Aim ▸ Turn every line of the data below into a numbered list, skipping any blank lines.

(Records from a data collection)
——————————

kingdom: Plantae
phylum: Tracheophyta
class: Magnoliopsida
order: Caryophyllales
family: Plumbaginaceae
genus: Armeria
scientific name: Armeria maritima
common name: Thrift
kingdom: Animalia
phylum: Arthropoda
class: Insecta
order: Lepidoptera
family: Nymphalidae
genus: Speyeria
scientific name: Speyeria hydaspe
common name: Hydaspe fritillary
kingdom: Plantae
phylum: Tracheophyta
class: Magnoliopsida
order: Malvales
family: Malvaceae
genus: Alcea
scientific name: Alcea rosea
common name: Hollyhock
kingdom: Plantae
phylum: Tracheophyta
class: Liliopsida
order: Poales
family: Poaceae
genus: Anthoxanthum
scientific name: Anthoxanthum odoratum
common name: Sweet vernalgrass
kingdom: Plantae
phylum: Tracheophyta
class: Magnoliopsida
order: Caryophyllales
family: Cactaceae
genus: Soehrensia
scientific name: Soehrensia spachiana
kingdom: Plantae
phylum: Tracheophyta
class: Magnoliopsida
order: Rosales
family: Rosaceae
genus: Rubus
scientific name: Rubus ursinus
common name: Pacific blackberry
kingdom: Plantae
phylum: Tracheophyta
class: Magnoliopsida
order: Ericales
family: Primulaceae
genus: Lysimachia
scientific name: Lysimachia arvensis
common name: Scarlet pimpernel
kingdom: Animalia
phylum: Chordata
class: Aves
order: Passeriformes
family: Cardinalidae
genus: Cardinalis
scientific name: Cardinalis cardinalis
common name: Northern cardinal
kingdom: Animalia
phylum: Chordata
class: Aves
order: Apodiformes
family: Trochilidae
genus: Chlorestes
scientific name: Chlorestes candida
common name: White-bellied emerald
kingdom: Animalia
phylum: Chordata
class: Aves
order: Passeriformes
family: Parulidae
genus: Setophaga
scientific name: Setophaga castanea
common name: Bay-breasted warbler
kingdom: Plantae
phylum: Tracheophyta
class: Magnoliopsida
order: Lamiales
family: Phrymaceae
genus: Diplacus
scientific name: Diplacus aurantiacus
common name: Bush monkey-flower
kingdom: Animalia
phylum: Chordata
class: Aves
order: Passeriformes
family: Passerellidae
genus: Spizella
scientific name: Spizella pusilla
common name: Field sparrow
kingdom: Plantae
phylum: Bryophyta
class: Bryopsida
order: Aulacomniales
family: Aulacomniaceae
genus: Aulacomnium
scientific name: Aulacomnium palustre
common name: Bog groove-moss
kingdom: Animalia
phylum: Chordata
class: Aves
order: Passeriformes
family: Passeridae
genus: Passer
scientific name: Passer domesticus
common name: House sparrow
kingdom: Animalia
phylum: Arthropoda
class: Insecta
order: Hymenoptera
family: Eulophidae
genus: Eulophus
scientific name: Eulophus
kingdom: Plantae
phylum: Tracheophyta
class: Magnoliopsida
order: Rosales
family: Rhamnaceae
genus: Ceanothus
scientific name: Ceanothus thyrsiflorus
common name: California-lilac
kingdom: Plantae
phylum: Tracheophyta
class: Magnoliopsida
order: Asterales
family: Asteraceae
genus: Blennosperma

——————————

Output ▸
1. kingdom: Plantae
2. phylum: Tracheophyta
3. class: Magnoliopsida
4. order: Caryophyllales
5. family: Plumbaginaceae
6. genus: Armeria
7. scientific name: Armeria maritima
8. common name: Thrift
9. kingdom: Animalia
10. phylum: Arthropoda
11. class: Insecta
12. order: Lepidoptera
13. family: Nymphalidae
14. genus: Speyeria
15. scientific name: Speyeria hydaspe
16. common name: Hydaspe fritillary
17. kingdom: Plantae
18. phylum: Tracheophyta
19. class: Magnoliopsida
20. order: Malvales
21. family: Malvaceae
22. genus: Alcea
23. scientific name: Alcea rosea
24. common name: Hollyhock
25. kingdom: Plantae
26. phylum: Tracheophyta
27. class: Liliopsida
28. order: Poales
29. family: Poaceae
30. genus: Anthoxanthum
31. scientific name: Anthoxanthum odoratum
32. common name: Sweet vernalgrass
33. kingdom: Plantae
34. phylum: Tracheophyta
35. class: Magnoliopsida
36. order: Caryophyllales
37. family: Cactaceae
38. genus: Soehrensia
39. scientific name: Soehrensia spachiana
40. kingdom: Plantae
41. phylum: Tracheophyta
42. class: Magnoliopsida
43. order: Rosales
44. family: Rosaceae
45. genus: Rubus
46. scientific name: Rubus ursinus
47. common name: Pacific blackberry
48. kingdom: Plantae
49. phylum: Tracheophyta
50. class: Magnoliopsida
51. order: Ericales
52. family: Primulaceae
53. genus: Lysimachia
54. scientific name: Lysimachia arvensis
55. common name: Scarlet pimpernel
56. kingdom: Animalia
57. phylum: Chordata
58. class: Aves
59. order: Passeriformes
60. family: Cardinalidae
61. genus: Cardinalis
62. scientific name: Cardinalis cardinalis
63. common name: Northern cardinal
64. kingdom: Animalia
65. phylum: Chordata
66. class: Aves
67. order: Apodiformes
68. family: Trochilidae
69. genus: Chlorestes
70. scientific name: Chlorestes candida
71. common name: White-bellied emerald
72. kingdom: Animalia
73. phylum: Chordata
74. class: Aves
75. order: Passeriformes
76. family: Parulidae
77. genus: Setophaga
78. scientific name: Setophaga castanea
79. common name: Bay-breasted warbler
80. kingdom: Plantae
81. phylum: Tracheophyta
82. class: Magnoliopsida
83. order: Lamiales
84. family: Phrymaceae
85. genus: Diplacus
86. scientific name: Diplacus aurantiacus
87. common name: Bush monkey-flower
88. kingdom: Animalia
89. phylum: Chordata
90. class: Aves
91. order: Passeriformes
92. family: Passerellidae
93. genus: Spizella
94. scientific name: Spizella pusilla
95. common name: Field sparrow
96. kingdom: Plantae
97. phylum: Bryophyta
98. class: Bryopsida
99. order: Aulacomniales
100. family: Aulacomniaceae
101. genus: Aulacomnium
102. scientific name: Aulacomnium palustre
103. common name: Bog groove-moss
104. kingdom: Animalia
105. phylum: Chordata
106. class: Aves
107. order: Passeriformes
108. family: Passeridae
109. genus: Passer
110. scientific name: Passer domesticus
111. common name: House sparrow
112. kingdom: Animalia
113. phylum: Arthropoda
114. class: Insecta
115. order: Hymenoptera
116. family: Eulophidae
117. genus: Eulophus
118. scientific name: Eulophus
119. kingdom: Plantae
120. phylum: Tracheophyta
121. class: Magnoliopsida
122. order: Rosales
123. family: Rhamnaceae
124. genus: Ceanothus
125. scientific name: Ceanothus thyrsiflorus
126. common name: California-lilac
127. kingdom: Plantae
128. phylum: Tracheophyta
129. class: Magnoliopsida
130. order: Asterales
131. family: Asteraceae
132. genus: Blennosperma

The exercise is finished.